Bounding box coordinate data:
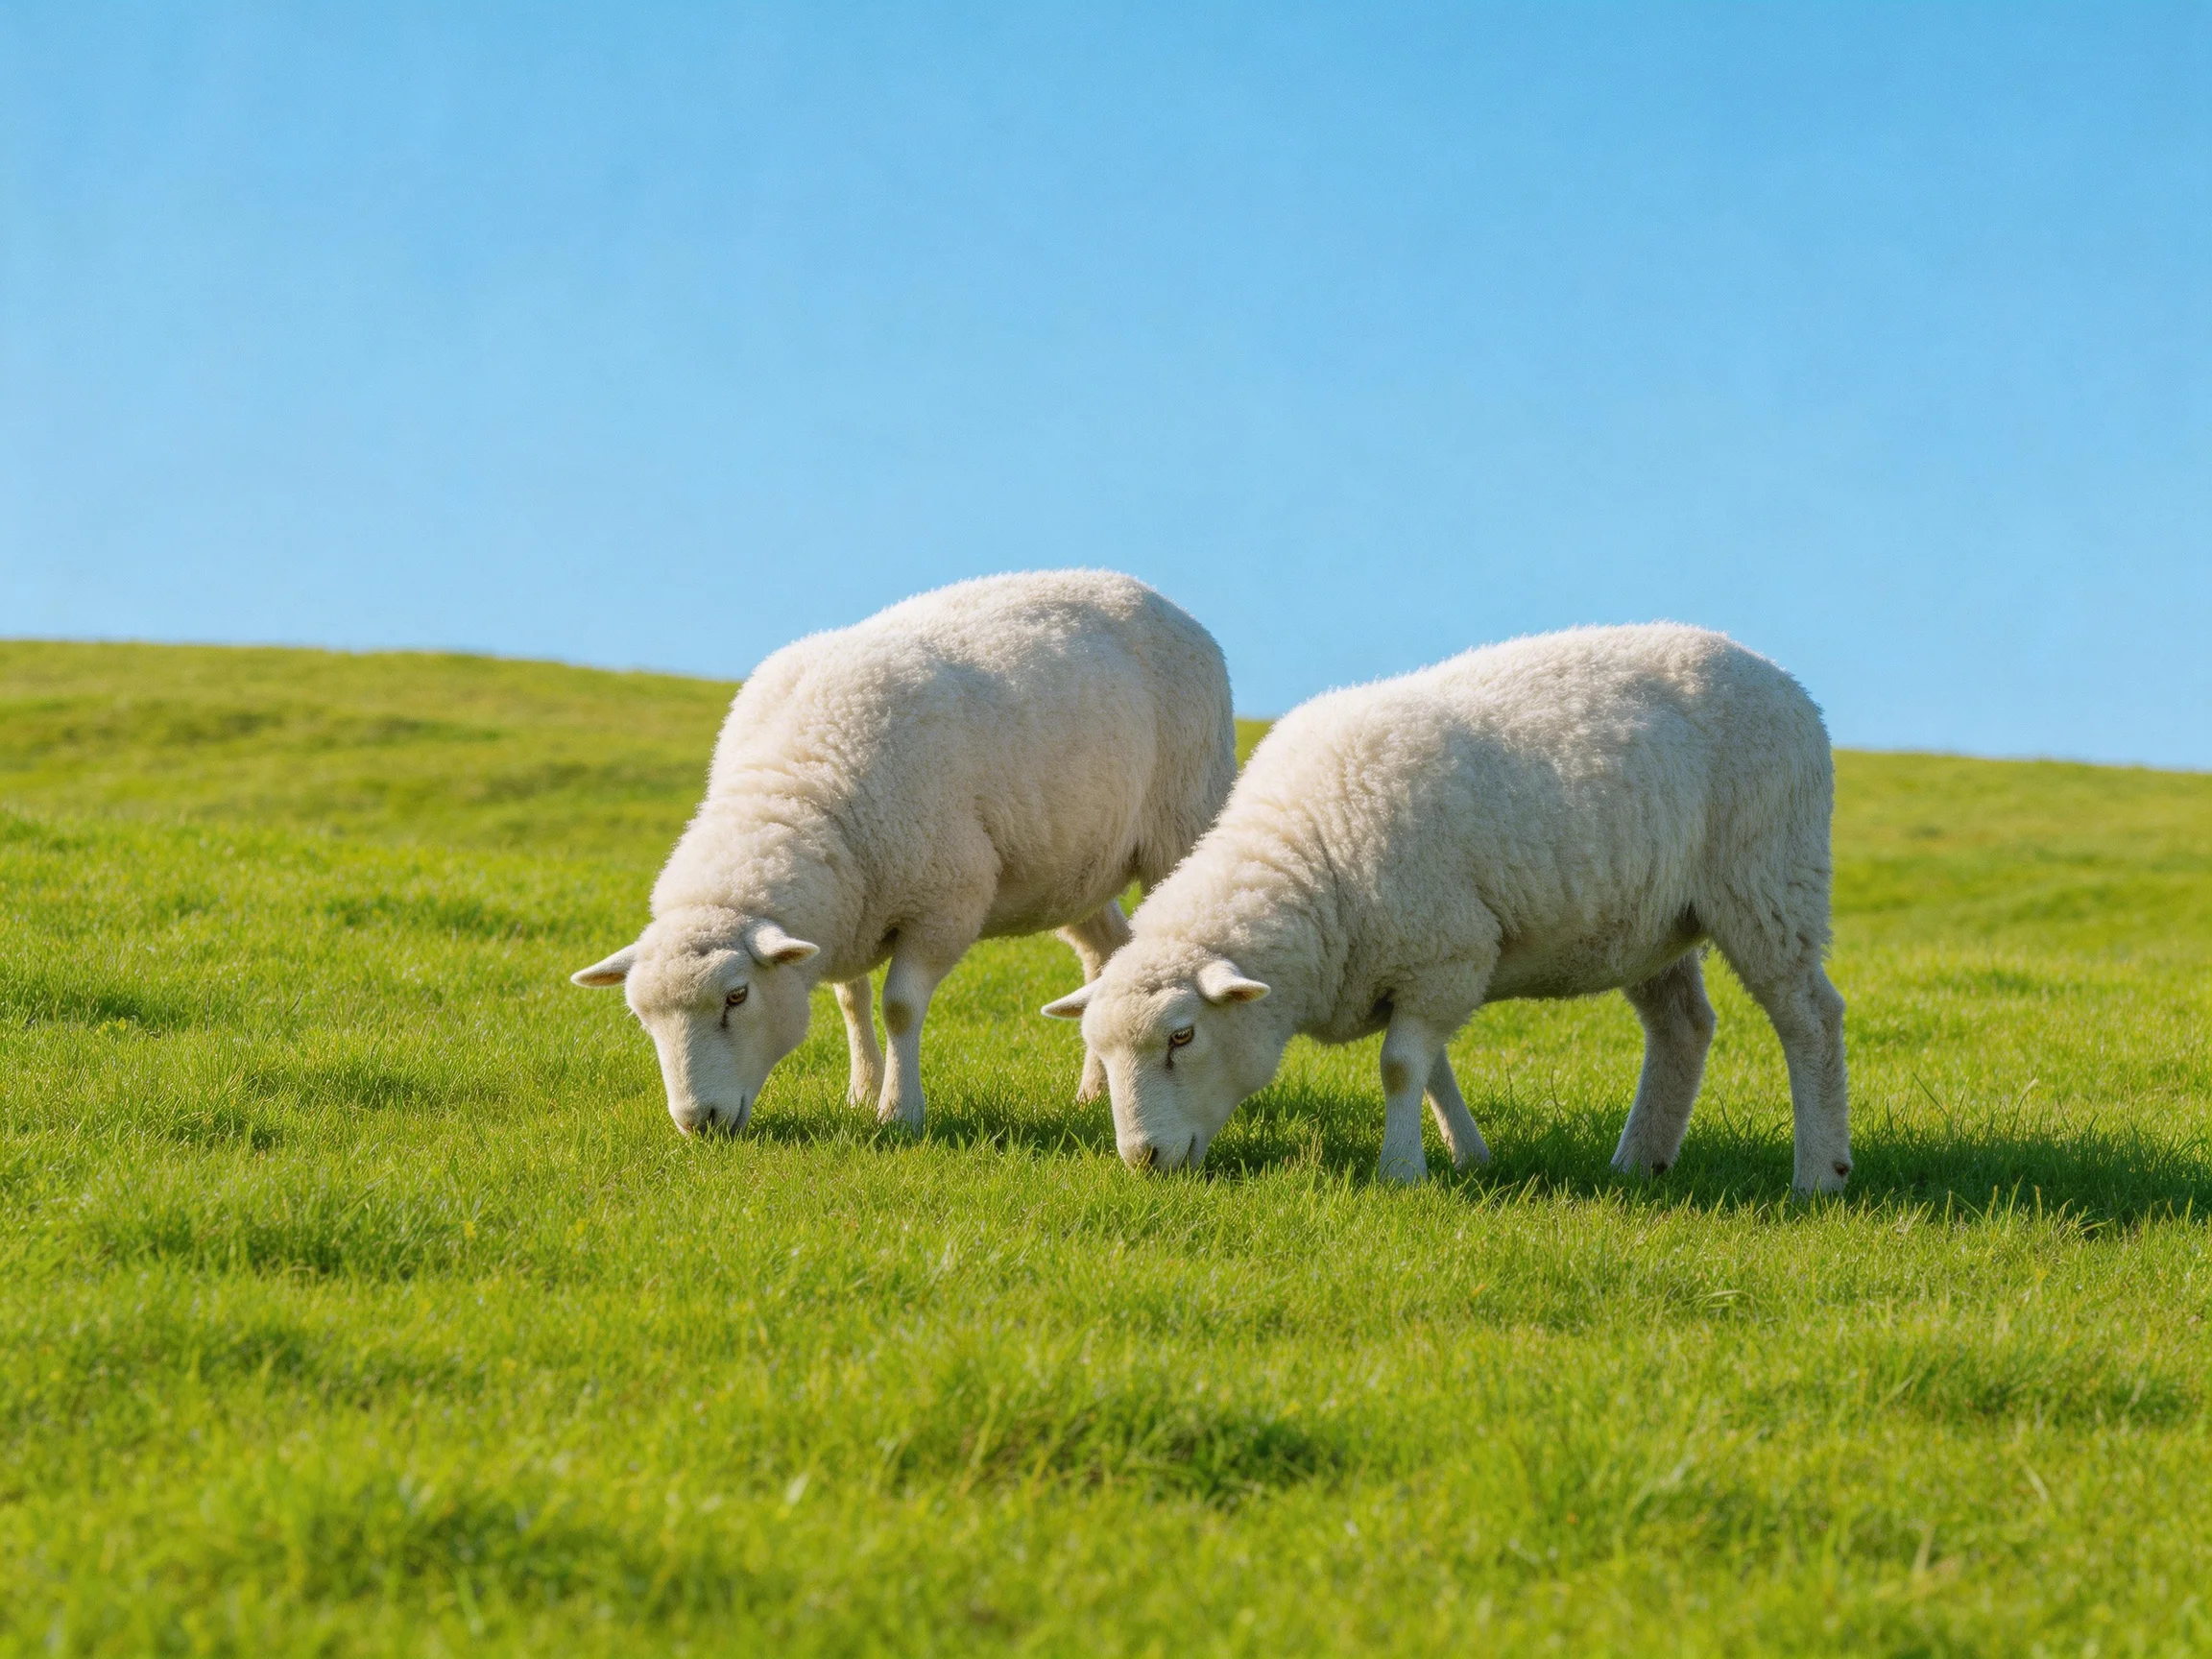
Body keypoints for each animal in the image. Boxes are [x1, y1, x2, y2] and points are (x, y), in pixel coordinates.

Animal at [572, 570, 1236, 1138]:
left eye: (737, 996)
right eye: (642, 1017)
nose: (697, 1123)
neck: (798, 785)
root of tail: (1149, 592)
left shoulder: (947, 901)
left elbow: (898, 1007)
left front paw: (899, 1111)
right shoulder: (853, 904)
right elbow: (852, 1001)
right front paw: (860, 1093)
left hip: (1185, 817)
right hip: (1074, 867)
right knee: (1107, 953)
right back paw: (1094, 1093)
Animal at [1044, 623, 1851, 1194]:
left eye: (1182, 1036)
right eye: (1099, 1049)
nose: (1143, 1159)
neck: (1311, 856)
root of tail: (1781, 677)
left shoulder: (1446, 952)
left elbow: (1402, 1067)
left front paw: (1402, 1172)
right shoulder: (1413, 966)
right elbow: (1432, 1070)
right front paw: (1470, 1157)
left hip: (1768, 877)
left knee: (1810, 1017)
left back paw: (1819, 1174)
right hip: (1652, 920)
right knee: (1683, 1026)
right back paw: (1640, 1163)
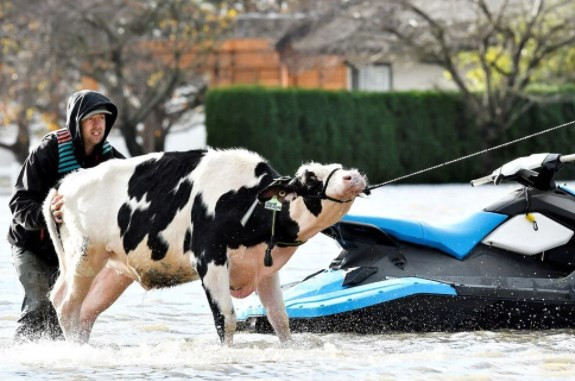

PROBLEM » What lines of the data contain the string "left"? List them.

RESPONSE AREA »
left eye: (737, 996)
left shoulder: (947, 901)
left elbow: (898, 1007)
left front paw: (899, 1111)
left hip: (1185, 817)
left eye: (1182, 1036)
left shoulder: (1446, 952)
left elbow: (1402, 1067)
left front paw: (1402, 1172)
left hip: (1768, 877)
left knee: (1810, 1017)
left back paw: (1819, 1174)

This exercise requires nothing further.